Screenshot and code edit data:
# # # # # # #

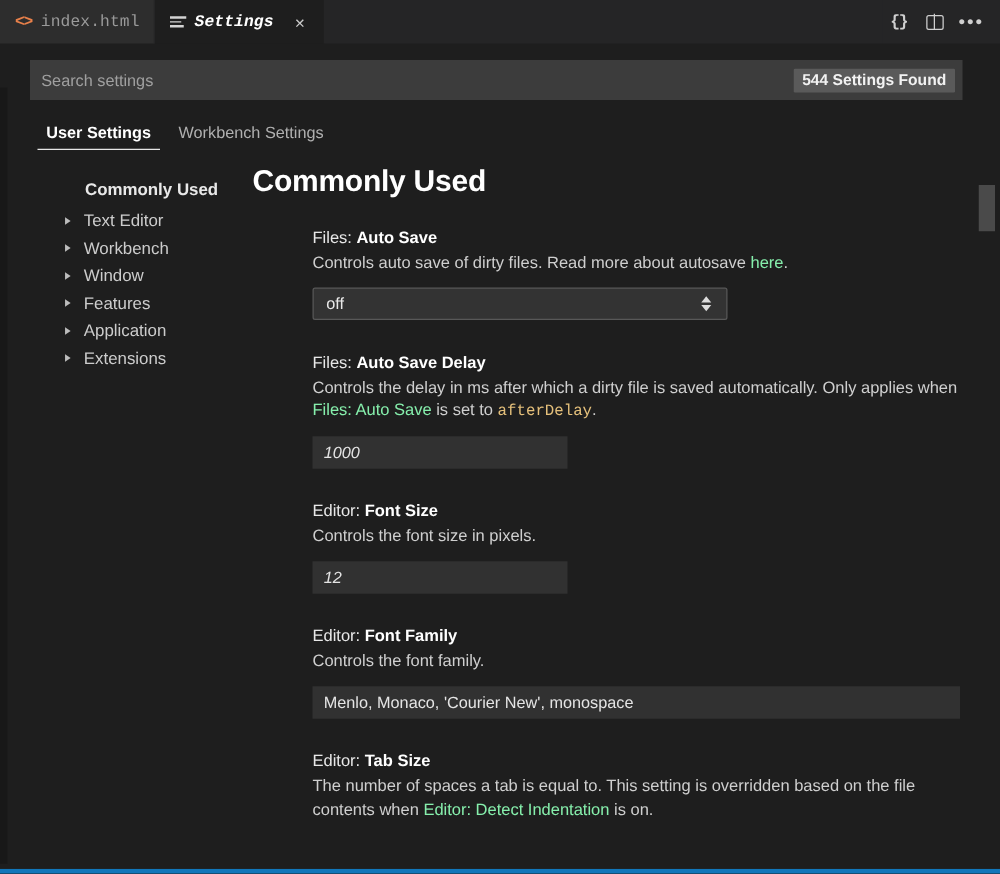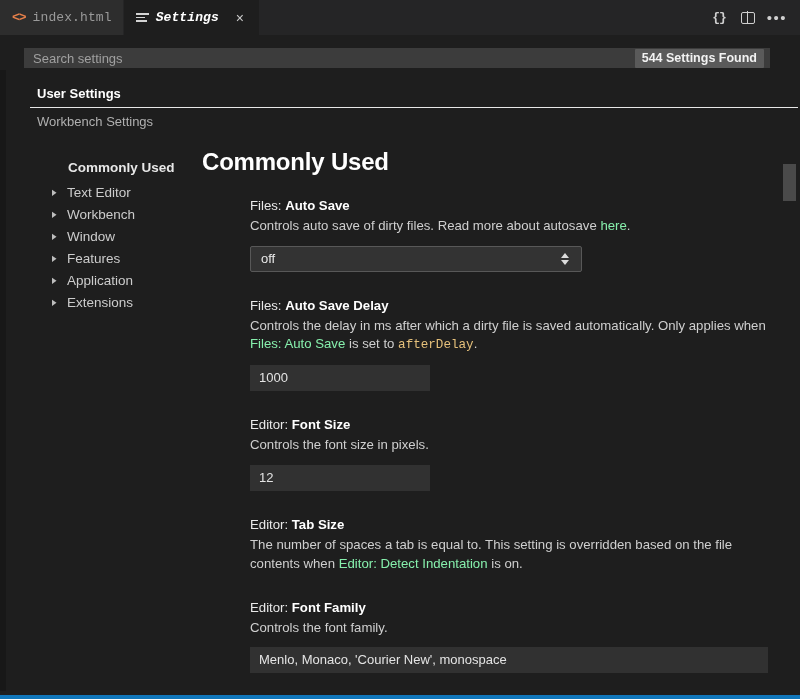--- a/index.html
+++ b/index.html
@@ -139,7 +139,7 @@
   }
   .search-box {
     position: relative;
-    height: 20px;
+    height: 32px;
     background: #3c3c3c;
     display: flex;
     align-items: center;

# # # # # # #

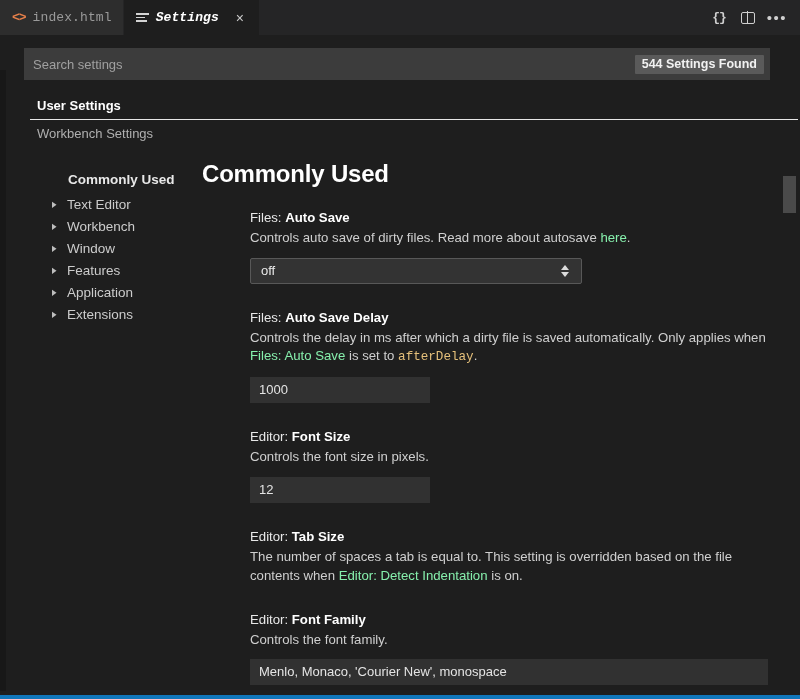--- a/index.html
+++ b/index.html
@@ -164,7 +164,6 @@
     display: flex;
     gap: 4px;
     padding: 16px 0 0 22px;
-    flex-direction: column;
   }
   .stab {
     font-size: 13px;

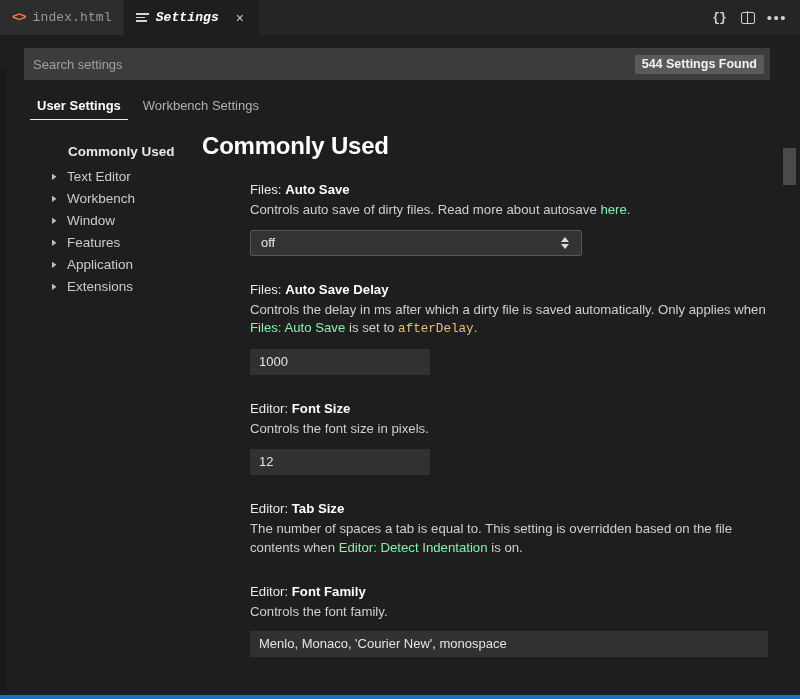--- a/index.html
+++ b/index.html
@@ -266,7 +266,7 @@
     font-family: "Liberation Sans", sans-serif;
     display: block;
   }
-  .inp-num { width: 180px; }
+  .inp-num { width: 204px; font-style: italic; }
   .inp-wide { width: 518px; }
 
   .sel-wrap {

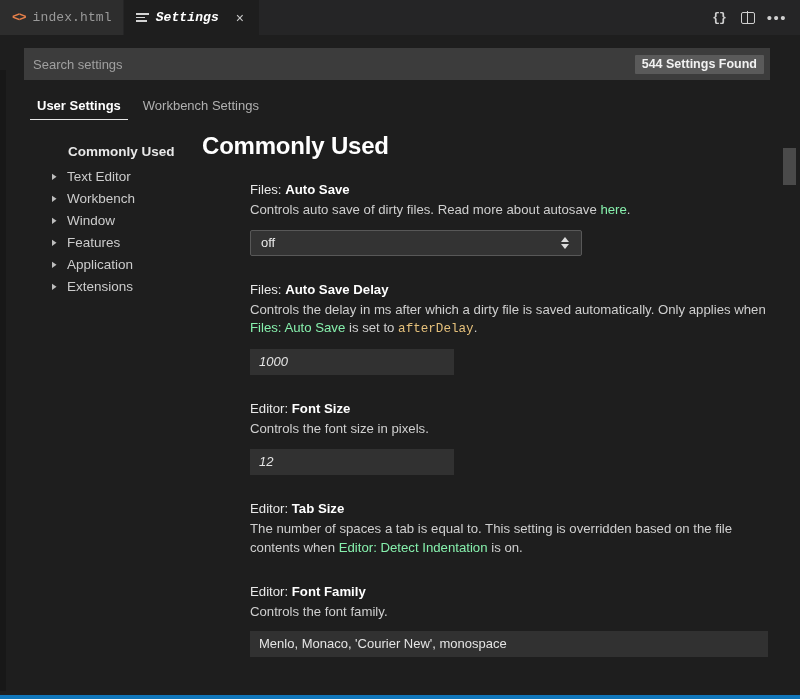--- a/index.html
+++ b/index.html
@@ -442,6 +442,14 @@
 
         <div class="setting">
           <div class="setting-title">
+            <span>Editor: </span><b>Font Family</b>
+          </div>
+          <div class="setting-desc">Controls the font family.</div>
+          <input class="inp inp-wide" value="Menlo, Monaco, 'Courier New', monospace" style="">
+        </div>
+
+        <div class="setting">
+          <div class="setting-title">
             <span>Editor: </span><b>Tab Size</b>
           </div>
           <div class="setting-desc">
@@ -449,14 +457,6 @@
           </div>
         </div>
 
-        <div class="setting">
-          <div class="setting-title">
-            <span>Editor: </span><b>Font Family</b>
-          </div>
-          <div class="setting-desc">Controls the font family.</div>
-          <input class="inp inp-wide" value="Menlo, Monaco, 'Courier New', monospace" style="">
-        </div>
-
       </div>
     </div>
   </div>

# # # # # # #

About this task: Print the lines above from the one with "background: #3c3c3c;" through the one with "align-items: center;", both included, exactly as written and nothing more.

Solution below:
     background: #3c3c3c;
     display: flex;
     align-items: center;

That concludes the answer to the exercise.